• HOW TO COMPLETE THIS TASK:
Gather, from the data below, each line in which the word "trabajar" occurs.

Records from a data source
++++++
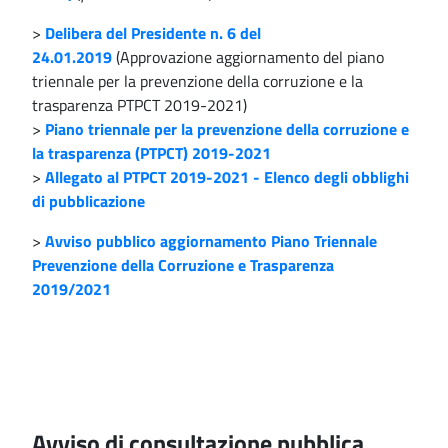
>
Delibera del Presidente n. 6 del
24.01.2019
(Approvazione aggiornamento del piano
triennale per la prevenzione della corruzione e la
trasparenza PTPCT 2019-2021)
>
Piano triennale per la prevenzione della corruzione e
la trasparenza (PTPCT) 2019-2021
>
Allegato al PTPCT 2019-2021 - Elenco degli obblighi
di pubblicazione
>
Avviso pubblico aggiornamento Piano Triennale
Prevenzione della Corruzione e Trasparenza
2019/2021
Avviso di consultazione pubblica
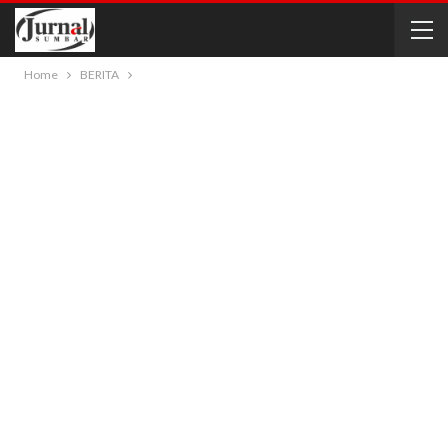
Home
BERITA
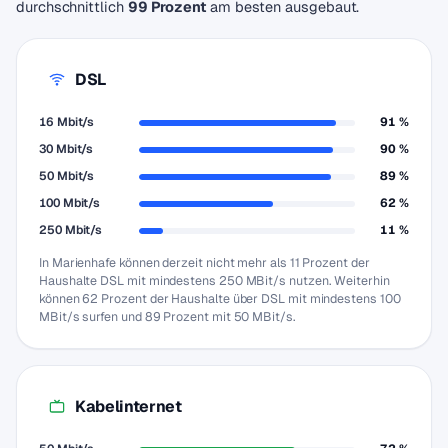
durchschnittlich
99 Prozent
am besten ausgebaut.
DSL
16 Mbit/s
91 %
30 Mbit/s
90 %
50 Mbit/s
89 %
100 Mbit/s
62 %
250 Mbit/s
11 %
In Marienhafe können derzeit nicht mehr als 11 Prozent der
Haushalte DSL mit mindestens 250 MBit/s nutzen. Weiterhin
können 62 Prozent der Haushalte über DSL mit mindestens 100
MBit/s surfen und 89 Prozent mit 50 MBit/s.
Kabelinternet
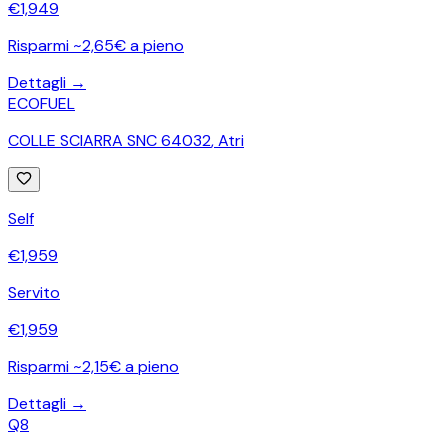
€
1,949
Risparmi ~2,65€ a pieno
Dettagli →
ECOFUEL
COLLE SCIARRA SNC 64032
,
Atri
Self
€
1,959
Servito
€
1,959
Risparmi ~2,15€ a pieno
Dettagli →
Q8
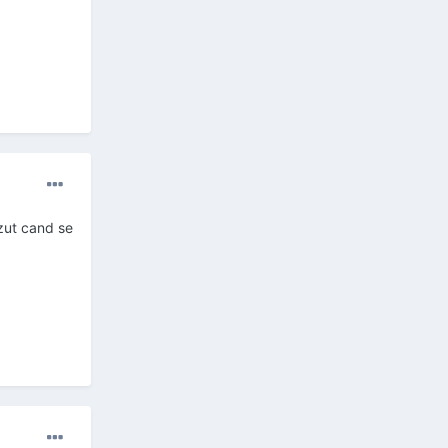
azut cand se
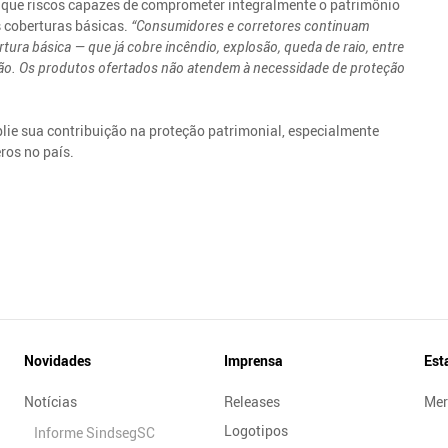
e que riscos capazes de comprometer integralmente o patrimônio
 coberturas básicas.
“Consumidores e corretores continuam
ura básica — que já cobre incêndio, explosão, queda de raio, entre
ção. Os produtos ofertados não atendem à necessidade de proteção
lie sua contribuição na proteção patrimonial, especialmente
ros no país.
Novidades
Imprensa
Est
Notícias
Releases
Mer
Logotipos
Informe SindsegSC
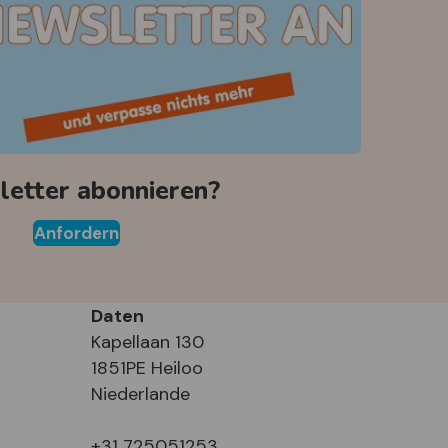
etter abonnieren?
Anfordern
Daten
Kapellaan 130
1851PE Heiloo
Niederlande
+31 725051253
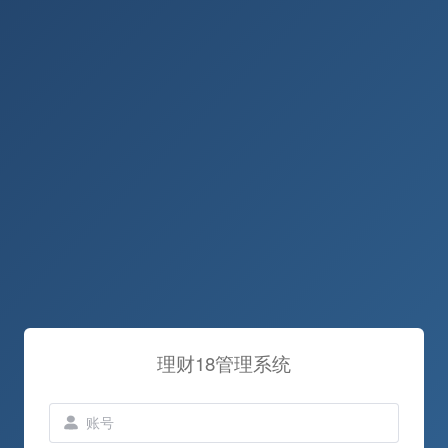
理财18管理系统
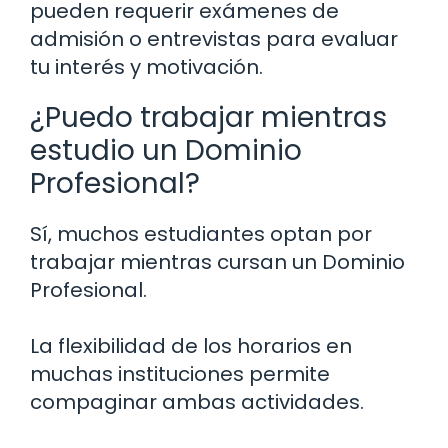
pueden requerir exámenes de
admisión o entrevistas para evaluar
tu interés y motivación.
¿Puedo trabajar mientras
estudio un Dominio
Profesional?
Sí, muchos estudiantes optan por
trabajar mientras cursan un Dominio
Profesional.
La flexibilidad de los horarios en
muchas instituciones permite
compaginar ambas actividades.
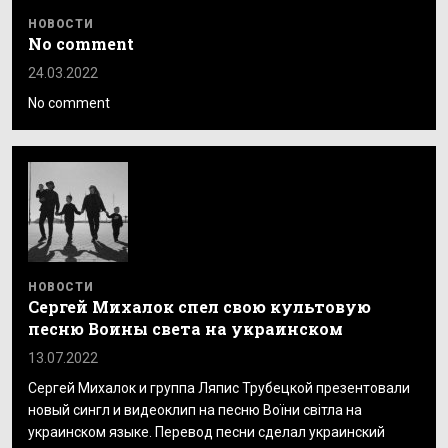
НОВОСТИ
No comment
24.03.2022
No comment
НОВОСТИ
Сергей Михалок спел свою культовую
песню Воины света на украинском
13.07.2022
Сергей Михалок и группа Ляпис Трубецкой презентовали
новый сингл и видеоклип на песню Воїни світла на
украинском языке. Перевод песни сделал украинский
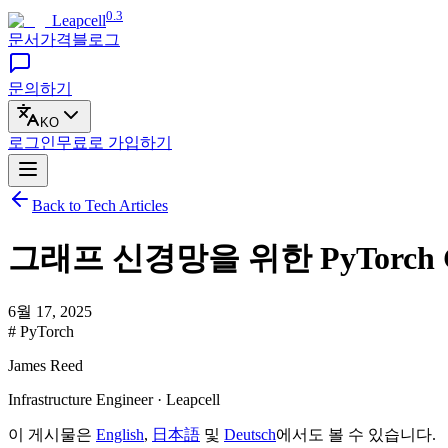
0.3
Leapcell
문서
가격
블로그
문의하기
KO
로그인
무료로
가입하기
Back to Tech Articles
그래프 신경망을 위한 PyTorch 
6월 17, 2025
# PyTorch
James Reed
Infrastructure Engineer · Leapcell
이 게시물은
English
,
日本語
및
Deutsch
에서도 볼 수 있습니다.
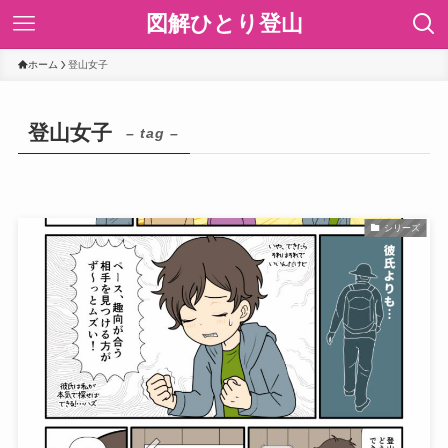
図解ひとり登山
ホーム
登山女子
登山女子
– tag –
シリーズ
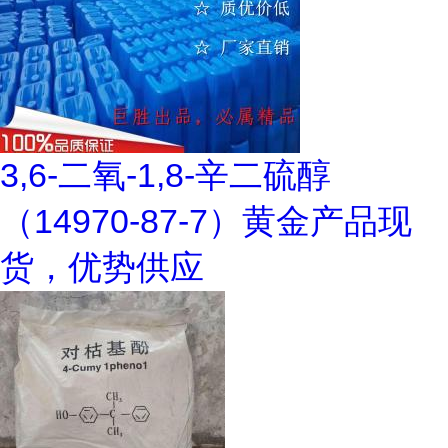
3,6-二氧-1,8-辛二硫醇
（14970-87-7）黄金产品现
货，优势供应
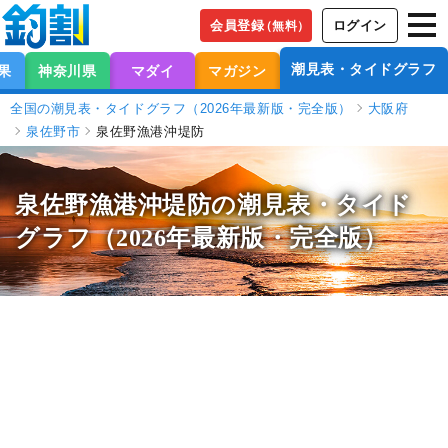
会員登録
ログイン
（無料）
潮見表・タイドグラフ
果
神奈川県
マダイ
マガジン
全国の潮見表・タイドグラフ（2026年最新版・完全版）
大阪府
泉佐野市
泉佐野漁港沖堤防
泉佐野漁港沖堤防の潮見表
・タイド
グラフ（2026年最新版・完全版）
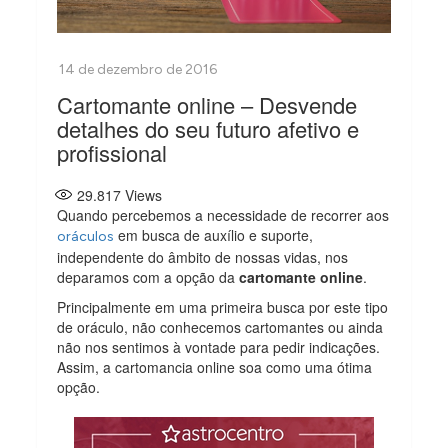
Cartomante online – Desvende
detalhes do seu futuro afetivo e
profissional
29.817
Views
Quando percebemos a necessidade de recorrer aos
em busca de auxílio e suporte,
oráculos
independente do âmbito de nossas vidas, nos
deparamos com a opção da
cartomante online
.
Principalmente em uma primeira busca por este tipo
de oráculo, não conhecemos cartomantes ou ainda
não nos sentimos à vontade para pedir indicações.
Assim, a cartomancia online soa como uma ótima
opção.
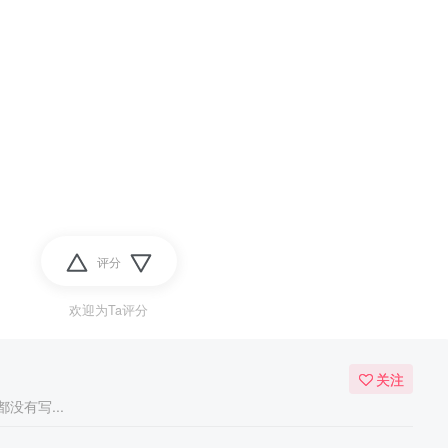
评分
欢迎为Ta评分
关注
没有写...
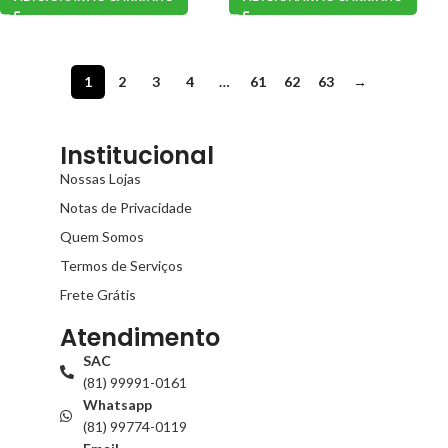
1
2
3
4
…
61
62
63
→
Institucional
Nossas Lojas
Notas de Privacidade
Quem Somos
Termos de Serviços
Frete Grátis
Atendimento
SAC
(81) 99991-0161
Whatsapp
(81) 99774-0119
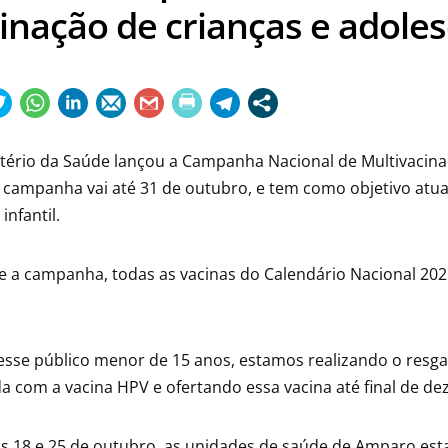
inação de crianças e adole
tério da Saúde lançou a Campanha Nacional de Multivacinaç
 campanha vai até 31 de outubro, e tem como objetivo atua
infantil.
 a campanha, todas as vacinas do Calendário Nacional 2025 
sse público menor de 15 anos, estamos realizando o resga
a com a vacina HPV e ofertando essa vacina até final de d
s 18 e 25 de outubro, as unidades de saúde de Amparo esta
++++++
• RESPONSE TO THE EXERCISE:
¿Puedo trabajar mientras
trabajar mientras cursan un Dominio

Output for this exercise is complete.